Common failure modes and fixes
The checklist sounds generic
Fix: shrink the source pack and rerun the extraction step. Generic outputs usually mean the uploaded sources were too thin, too broad, or full of boilerplate.
Too many open items remain
Fix: that usually means the sale was underspecified. Keep the open-items section and send a clarification note instead of pretending the project is ready.

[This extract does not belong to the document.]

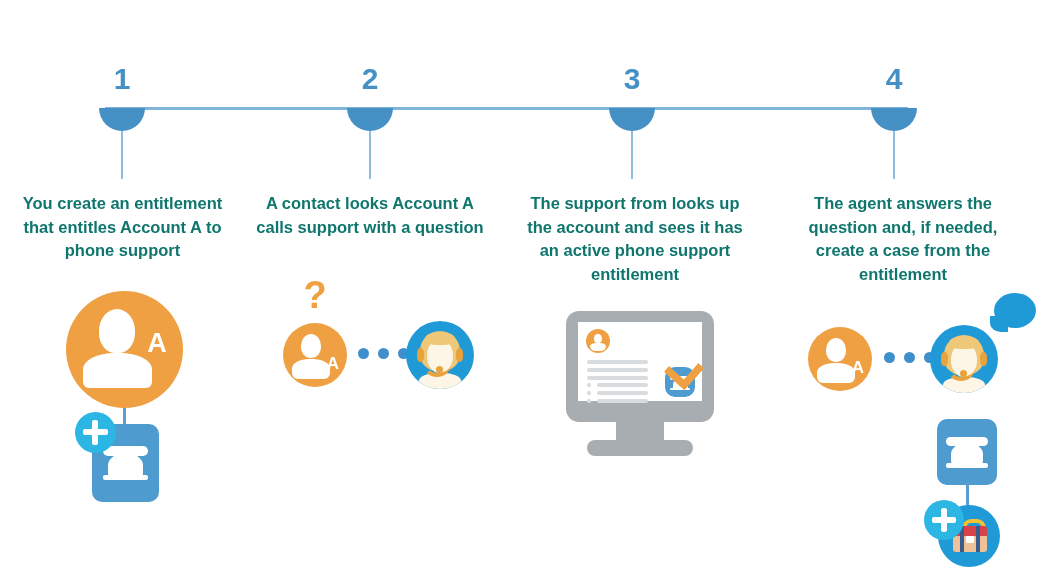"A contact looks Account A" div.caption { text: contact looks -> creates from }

NotebookLM repeats the source language without organizing it
Fix: ask for an extraction pass first, then a second pass that groups the material into a checklist. One-pass prompts often stay too close to the raw wording.
Sources Checked
- Google Workspace: NotebookLM product page (accessed 2026-03-24) https://workspace.google.com/products/notebooklm/
- NotebookLM Help: Frequently asked questions (accessed 2026-03-24) https://support.google.com/notebooklm/answer/16269187?hl=en
- Google Workspace Admin Help: Turn NotebookLM on or off for users (accessed 2026-03-24) https://knowledge.workspace.google.com/admin/users/access/turn-notebooklm-on-or-off-for-users
- Anthropic Claude Help Center: Uploading files to Claude (accessed 2026-03-24) https://support.claude.com/en/articles/8241126-uploading-files-to-claude
- OpenAI Help Center: Data analysis with ChatGPT (accessed 2026-03-24) https://help.openai.com/en/articles/8437071-data-analysis-with-chatgpt
Quarterly Refresh Flag
Review on 2026-06-22 to confirm any changes to tool availability, file handling, supported source types, limits, plan requirements, and mobile workflow steps.